Fish-Vista: A Multi-Purpose Dataset for Understanding & Identification of Traits from Images
Kazi Sajeed Mehrab, M. Maruf, Arka Daw, Abhilash Neog, Harish Babu Manogaran, Mridul Khurana, Zhenyang Feng, Bahadir Altintas, Yasin Bakis, Elizabeth G Campolongo, Matthew J Thompson, Xiaojun Wang, Hilmar Lapp, Tanya Berger-Wolf, Paula Mabee, Henry Bart, Wei-Lun Chao, Wasila M Dahdul, Anuj Karpatne
TL;DR
Fish-Vista presents the first organismal image dataset specifically designed for analyzing externally visible visual traits in fishes, bridging a gap in biodiversity benchmarks by enabling trait-level analysis and localization. It introduces a fully reproducible data-processing pipeline that converts museum images into AI-ready crops with uniform backgrounds and trait annotations, supporting three downstream CV tasks: fine-grained species classification, trait identification, and trait segmentation. Comprehensive benchmarks across these tasks reveal challenges from extreme long-tailed distributions to generalization to unseen species and localization interpretability, highlighting opportunities for improved trait-grounded models and foundation-model adaptation in biology.

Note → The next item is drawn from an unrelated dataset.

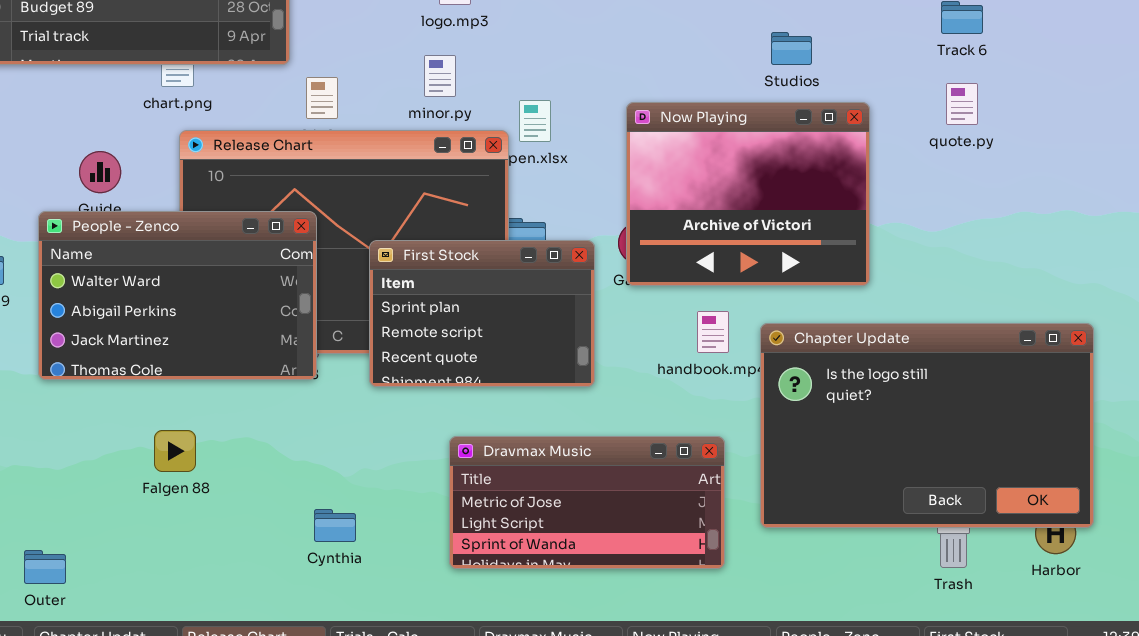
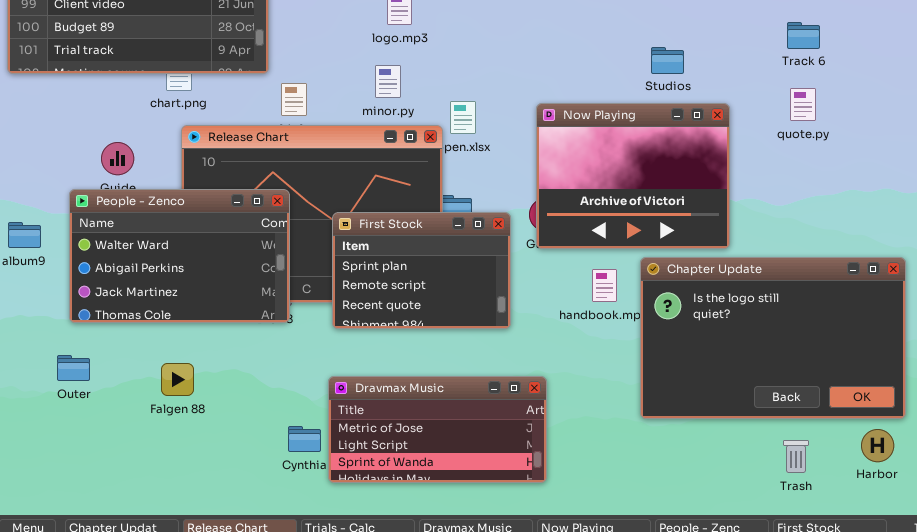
Chapter Update: [760,323,1094,528] -> [640,257,906,419], moved
Dravmax Music: [449,436,725,569] -> [328,376,547,483], moved
Outer: [24,550,66,584] -> [57,355,90,381], moved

The dataset and tasks hold strong promise for advancing AI-driven biodiversity science, enabling trait-centered explanations, robust trait localization, and integration with taxonomic and evolutionary knowledge.
Abstract
We introduce Fish-Visual Trait Analysis (Fish-Vista), the first organismal image dataset designed for the analysis of visual traits of aquatic species directly from images using problem formulations in computer vision. Fish-Vista contains 69,126 annotated images spanning 4,154 fish species, curated and organized to serve three downstream tasks of species classification, trait identification, and trait segmentation. Our work makes two key contributions. First, we perform a fully reproducible data processing pipeline to process images sourced from various museum collections. We annotate these images with carefully curated labels from biological databases and manual annotations to create an AI-ready dataset of visual traits, contributing to the advancement of AI in biodiversity science. Second, our proposed downstream tasks offer fertile grounds for novel computer vision research in addressing a variety of challenges such as long-tailed distributions, out-of-distribution generalization, learning with weak labels, explainable AI, and segmenting small objects. We benchmark the performance of several existing methods for our proposed tasks to expose future research opportunities in AI for biodiversity science problems involving visual traits.